Turkey central bank halts rate cutting spree, but the damage is done

Turkey’s central bank kept interest rates on hold on Thursday, surprising foreign investors.

But the lira was little moved by the decision, which comes after nine-straight cuts to the benchmark interest rate.

The central bank has slashed the one-week lending rate to 8.25 percent from 24 percent last July, a campaign of monetary easing that was immediately preceded with a decree by President Recep Tayyip Erdoğan that sacked and replaced the bank’s governor.

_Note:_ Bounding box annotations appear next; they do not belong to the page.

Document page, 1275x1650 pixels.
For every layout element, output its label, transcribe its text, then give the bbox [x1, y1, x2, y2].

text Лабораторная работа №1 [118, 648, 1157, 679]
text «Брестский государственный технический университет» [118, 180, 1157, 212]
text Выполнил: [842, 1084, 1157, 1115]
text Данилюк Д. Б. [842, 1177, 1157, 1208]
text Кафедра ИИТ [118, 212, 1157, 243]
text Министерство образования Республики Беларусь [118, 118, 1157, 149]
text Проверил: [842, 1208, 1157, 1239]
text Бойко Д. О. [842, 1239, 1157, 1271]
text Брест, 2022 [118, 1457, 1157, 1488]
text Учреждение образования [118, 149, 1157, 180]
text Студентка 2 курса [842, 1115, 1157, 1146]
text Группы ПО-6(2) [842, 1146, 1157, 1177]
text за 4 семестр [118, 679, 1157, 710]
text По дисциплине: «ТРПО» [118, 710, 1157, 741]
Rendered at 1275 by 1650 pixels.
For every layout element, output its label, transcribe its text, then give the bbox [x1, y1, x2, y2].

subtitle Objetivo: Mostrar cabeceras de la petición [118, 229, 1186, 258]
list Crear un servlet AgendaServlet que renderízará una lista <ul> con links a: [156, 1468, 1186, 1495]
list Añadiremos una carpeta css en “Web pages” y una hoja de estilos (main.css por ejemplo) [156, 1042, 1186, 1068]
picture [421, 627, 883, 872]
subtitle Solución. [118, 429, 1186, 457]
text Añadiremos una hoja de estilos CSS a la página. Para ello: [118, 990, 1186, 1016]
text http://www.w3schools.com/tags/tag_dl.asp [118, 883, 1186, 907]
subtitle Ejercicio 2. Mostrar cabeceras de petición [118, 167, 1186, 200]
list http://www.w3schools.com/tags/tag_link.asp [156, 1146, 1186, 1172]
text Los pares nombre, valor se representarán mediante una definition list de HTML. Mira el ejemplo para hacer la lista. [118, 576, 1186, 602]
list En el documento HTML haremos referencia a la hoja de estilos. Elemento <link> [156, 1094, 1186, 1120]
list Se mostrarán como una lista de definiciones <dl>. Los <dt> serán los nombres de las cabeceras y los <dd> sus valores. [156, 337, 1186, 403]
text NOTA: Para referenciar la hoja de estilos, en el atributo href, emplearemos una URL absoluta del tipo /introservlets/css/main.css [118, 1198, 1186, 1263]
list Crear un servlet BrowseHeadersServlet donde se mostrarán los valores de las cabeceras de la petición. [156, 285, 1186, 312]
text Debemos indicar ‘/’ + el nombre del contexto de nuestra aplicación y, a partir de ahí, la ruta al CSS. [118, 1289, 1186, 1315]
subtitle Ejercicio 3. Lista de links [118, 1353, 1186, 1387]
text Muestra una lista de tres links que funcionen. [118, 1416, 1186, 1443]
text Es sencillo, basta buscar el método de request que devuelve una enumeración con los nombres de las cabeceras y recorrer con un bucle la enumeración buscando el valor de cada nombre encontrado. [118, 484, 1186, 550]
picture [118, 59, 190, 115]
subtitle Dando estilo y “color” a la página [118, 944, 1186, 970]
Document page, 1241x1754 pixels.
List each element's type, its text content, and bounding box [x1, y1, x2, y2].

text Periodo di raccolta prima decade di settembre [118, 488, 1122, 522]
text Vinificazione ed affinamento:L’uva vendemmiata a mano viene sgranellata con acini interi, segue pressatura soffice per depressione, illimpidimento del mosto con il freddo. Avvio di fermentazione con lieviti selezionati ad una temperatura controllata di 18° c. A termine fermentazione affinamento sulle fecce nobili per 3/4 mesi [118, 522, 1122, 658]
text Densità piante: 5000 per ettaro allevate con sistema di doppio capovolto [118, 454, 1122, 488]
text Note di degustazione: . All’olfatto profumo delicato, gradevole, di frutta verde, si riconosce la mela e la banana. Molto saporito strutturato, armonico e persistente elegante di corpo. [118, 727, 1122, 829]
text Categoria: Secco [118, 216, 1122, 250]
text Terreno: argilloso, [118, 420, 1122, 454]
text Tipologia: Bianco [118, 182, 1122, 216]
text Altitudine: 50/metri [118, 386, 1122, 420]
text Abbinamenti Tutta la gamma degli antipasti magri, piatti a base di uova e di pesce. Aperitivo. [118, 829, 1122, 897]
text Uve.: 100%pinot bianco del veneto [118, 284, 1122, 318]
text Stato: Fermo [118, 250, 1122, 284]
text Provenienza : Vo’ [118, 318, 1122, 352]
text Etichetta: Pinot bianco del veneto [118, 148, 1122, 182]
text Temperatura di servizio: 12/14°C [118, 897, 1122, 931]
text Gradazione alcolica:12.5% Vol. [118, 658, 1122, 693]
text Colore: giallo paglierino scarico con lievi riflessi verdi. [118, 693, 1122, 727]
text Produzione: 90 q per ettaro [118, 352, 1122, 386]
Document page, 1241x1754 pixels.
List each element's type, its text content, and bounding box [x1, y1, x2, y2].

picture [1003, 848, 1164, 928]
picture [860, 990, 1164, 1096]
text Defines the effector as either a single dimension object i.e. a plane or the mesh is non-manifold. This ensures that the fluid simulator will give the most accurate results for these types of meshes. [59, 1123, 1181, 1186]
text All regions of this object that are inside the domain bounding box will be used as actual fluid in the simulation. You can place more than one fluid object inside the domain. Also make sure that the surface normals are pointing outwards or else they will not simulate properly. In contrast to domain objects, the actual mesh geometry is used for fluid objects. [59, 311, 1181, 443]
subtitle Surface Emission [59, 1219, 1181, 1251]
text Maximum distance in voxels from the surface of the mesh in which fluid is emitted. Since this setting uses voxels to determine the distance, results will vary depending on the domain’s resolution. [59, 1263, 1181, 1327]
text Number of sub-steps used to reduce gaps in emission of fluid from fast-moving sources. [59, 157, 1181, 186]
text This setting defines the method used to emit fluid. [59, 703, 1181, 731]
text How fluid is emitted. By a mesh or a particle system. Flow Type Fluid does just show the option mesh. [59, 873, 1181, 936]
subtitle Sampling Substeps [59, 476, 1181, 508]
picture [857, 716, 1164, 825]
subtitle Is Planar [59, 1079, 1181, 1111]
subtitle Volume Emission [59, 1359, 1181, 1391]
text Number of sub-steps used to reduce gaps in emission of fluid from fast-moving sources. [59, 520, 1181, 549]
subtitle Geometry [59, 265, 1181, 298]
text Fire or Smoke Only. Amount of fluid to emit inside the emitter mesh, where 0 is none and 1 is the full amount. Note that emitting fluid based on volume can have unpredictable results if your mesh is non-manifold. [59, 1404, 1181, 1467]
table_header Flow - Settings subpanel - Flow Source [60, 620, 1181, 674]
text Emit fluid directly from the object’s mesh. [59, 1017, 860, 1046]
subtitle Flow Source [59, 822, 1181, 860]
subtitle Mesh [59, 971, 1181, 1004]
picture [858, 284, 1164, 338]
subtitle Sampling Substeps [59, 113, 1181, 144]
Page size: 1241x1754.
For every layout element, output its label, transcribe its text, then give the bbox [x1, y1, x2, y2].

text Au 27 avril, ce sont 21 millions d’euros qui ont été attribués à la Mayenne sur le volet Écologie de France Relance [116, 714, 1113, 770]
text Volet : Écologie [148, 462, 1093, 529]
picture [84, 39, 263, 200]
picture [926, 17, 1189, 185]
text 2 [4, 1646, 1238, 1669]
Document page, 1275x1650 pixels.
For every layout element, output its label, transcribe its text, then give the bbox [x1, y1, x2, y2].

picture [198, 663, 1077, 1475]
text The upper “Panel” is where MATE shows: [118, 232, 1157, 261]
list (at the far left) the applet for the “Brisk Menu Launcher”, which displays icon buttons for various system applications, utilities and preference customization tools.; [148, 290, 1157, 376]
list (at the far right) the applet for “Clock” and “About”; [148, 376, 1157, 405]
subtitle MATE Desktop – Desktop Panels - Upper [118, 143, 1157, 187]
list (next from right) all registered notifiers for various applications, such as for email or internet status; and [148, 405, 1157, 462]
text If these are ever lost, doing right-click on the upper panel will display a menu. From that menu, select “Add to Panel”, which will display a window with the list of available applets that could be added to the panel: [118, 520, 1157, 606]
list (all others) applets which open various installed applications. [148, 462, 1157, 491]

After pandering to the government’s pro-growth economic policies for many years with unorthodox tweaks to monetary policy, the decision to replace Governor Murat Çetinkaya with Murat Uysal, a former employee of state-run Halkbank, finally convinced foreign investors that the central bank had lost its independence from political authority.

The rate cuts, which mean Turkey now has negative interest rates of about 3.1 percent when subtracting consumer price inflation of 11.4 percent, have helped provoke an exodus of foreign investment from Turkish stocks, bonds and the lira.

The lira now trades at 6.85 per dollar, almost 20 percent weaker than the 5.58 per dollar it changed hands at on July 1, 2019, shortly before Erdoğan sacked Çetinkaya. The currency is just off a record low of 7.26 per dollar reached in early May.

Foreigners holdings of Turkish local bonds have slumped to 5 percent of total debt stock from 25 percent in 2013. The proportion has halved since January, when it stood at about 10 percent of total.

Meanwhile, foreign ownership of stocks traded on the Istanbul Stock Exchange has shrunk to $23 billion, according to central bank data, from about $82 billion in 2013. The most recent exodus has been prompted by a ban on short selling.

Earlier this week, MSCI Inc., the provider of benchmark share indexes across the world, announced that the MSCI Turkey Index may be downgraded to a frontier market from an emerging market, putting it on a level with Vietnam, Bangladesh, Morocco and Serbia. Such a decision could prompt further outflows of around $5 billion, analysts say.

Since last year, the central bank, keen to support the government’s efforts to stimulate economic growth following a currency crisis in 2018, has regularly confounded investor expectations with bigger rate reductions than anticipated. The pattern has continued during the COVID-19 pandemic, effectively making investment in local bonds less and less attractive.

At the same time, the bank has worked with other Turkish authorities to prevent local banks trading with foreign financial institutions in the offshore swaps market in an effort to stop short selling of the lira and to bolster the currency’s value. It has introduced a local swaps market on the Istanbul Stock Exchange as a replacement.

Meanwhile, Uysal has introduced tweaks to banks’ reserve requirements to help encourage a boom in lending to consumers and businesses.

The policy, coupled with a surge in loans approved by the state-run Vakifbank, Halkbank and Ziraat Bank, controlled by Erdoğan via chairmanship of the Turkey Wealth Fund, has meant that consumer and business loans grew by 20 percent over the past year. The borrowing includes 920,000 consumers who have never taken out a loan before.

Non-performing loans stand at 5.4 percent of total and could double over the coming year, according to ratings company Standard & Poor’s.

Economists and analysts had expected the central bank to lower the benchmark interest rate by 25 basis points, or 0.25 percentage points, to 8 percent on Thursday, according to the median estimates in polls of economists and analysts conducted by Bloomberg and Reuters. Some had anticipated a 50-basis point reduction.

The predictions were based more on the bank’s past dovish behaviour than on economic fundamentals. Annual consumer price inflation of 11.4 percent in May was some four percentage points higher than the bank’s year-end goal of 7.4 percent, which was lowered from 8.2 percent in April to give room for more rate cuts. A monthly survey of economists by the central bank in June predicted inflation at 9.5 percent in December.

With a long list of missteps by monetary policymakers and, more widely, Turkey’s economic institutions, it will take more than one prudent move by Governor Uysal and his monetary policymakers to repair the bank’s reputation, which lies virtually in tatters.

In fact, trading in the lira suggests that many investors were optimistic that the rate-cutting spree would end with a final reduction on Thursday but are now pricing in more cuts going forward, hence further delays to Turkey’s return to economic orthodoxy, which still looks some way off.

Many economists query whether the central bank will be allowed to raise interest rates at all should that be necessary, pointing to Erdoğan’s objections to higher borrowing costs. The president claims that higher interest rates are inflationary, confounding conventional economic thinking. Those assertions helped spark the currency crisis in July 2018.

The opinions expressed in this column are those of the author and do not necessarily reflect those of Ahval.